Na semana passada, o magistrado ordenou o bloqueio das contas de Rick, que é apoiador do ex-presidente Jair Bolsonaro, por incentivo aos “atos antidemocráticos” na Praça dos Três Poderes. A decisão alcançou o Facebook, o Instagram, o Twitter e o YouTube.

Pacheco, então, enviou a Moraes um ofício pedindo que o ministro reconsiderasse a decisão, “em respeito à liberdade de expressão e às imunidades parlamentares”. “Não houve a adesão do senador aos atos violentos praticados em de janeiro, que foram expressamente repudiados, mas, sim, uma manifestação legítima de preocupação com a situação de crianças e pessoas idosas, que foram detidas no acampamento em frente ao quartel-general em Brasília”, argumentou o presidente do Senado. O magistrado ainda elogiou Pacheco, dizendo que ele demonstrou empenho em “defesa da ordem democrática e do Estado de Direito” e respeitou o Poder Judiciário.

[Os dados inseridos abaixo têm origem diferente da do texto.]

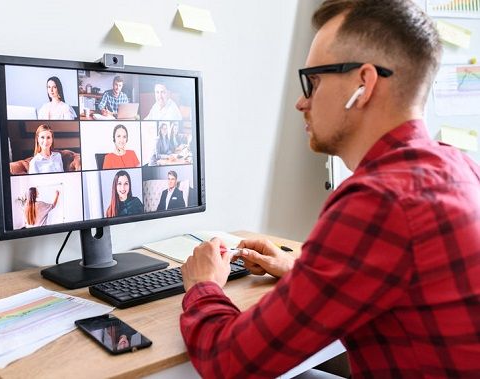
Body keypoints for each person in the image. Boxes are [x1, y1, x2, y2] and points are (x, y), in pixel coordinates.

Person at [180, 1, 480, 378]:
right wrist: (299, 271)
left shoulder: (378, 200)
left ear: (364, 83)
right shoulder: (458, 165)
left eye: (314, 81)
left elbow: (229, 362)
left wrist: (203, 287)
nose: (301, 101)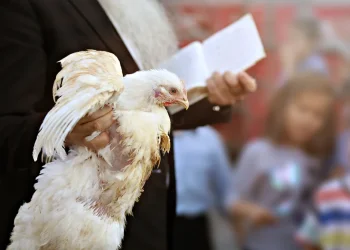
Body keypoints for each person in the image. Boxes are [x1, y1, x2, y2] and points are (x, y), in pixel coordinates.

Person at [0, 0, 257, 249]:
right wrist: (64, 127)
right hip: (68, 225)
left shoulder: (140, 6)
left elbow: (141, 108)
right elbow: (8, 123)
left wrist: (213, 98)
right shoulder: (23, 5)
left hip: (143, 222)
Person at [233, 72, 336, 250]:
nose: (308, 120)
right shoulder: (257, 152)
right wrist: (253, 212)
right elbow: (231, 201)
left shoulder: (317, 161)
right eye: (302, 109)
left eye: (318, 115)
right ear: (283, 107)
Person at [172, 126, 233, 250]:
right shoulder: (144, 133)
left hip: (195, 226)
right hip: (153, 225)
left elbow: (226, 190)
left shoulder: (208, 138)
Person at [279, 16, 328, 84]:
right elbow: (281, 91)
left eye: (296, 38)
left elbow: (299, 91)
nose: (291, 43)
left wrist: (289, 67)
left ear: (311, 41)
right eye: (289, 38)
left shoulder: (316, 65)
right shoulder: (295, 61)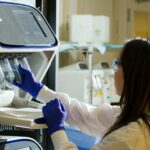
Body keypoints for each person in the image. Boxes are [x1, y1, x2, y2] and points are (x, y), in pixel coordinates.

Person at [13, 38, 150, 150]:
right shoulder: (133, 115)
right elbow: (84, 115)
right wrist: (38, 89)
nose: (115, 69)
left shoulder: (129, 139)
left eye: (119, 63)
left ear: (134, 75)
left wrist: (57, 130)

Desse modo, Moraes suspendeu a própria decisão e alegou que Rick “encerrou a divulgação de conteúdos revestidos de ilicitude e tendentes a transgredir a integridade do processo eleitoral e a incentivar a realização de atos antidemocráticos”. O senador, no entanto, está proibido de divulgar “fake news” relacionadas aos atos de vandalismo na Praça dos Três Poderes, em Brasília. Caso ele descumpra a determinação, terá de pagar uma multa diária de R$ 10 mil.

Em 2021, Moraes liberou quatro redes sociais que pertenciam a apoiadores de Bolsonaro. Isso ocorreu depois de um pedido do presidente da Câmara dos Deputados, Arthur Lira (PP-AL).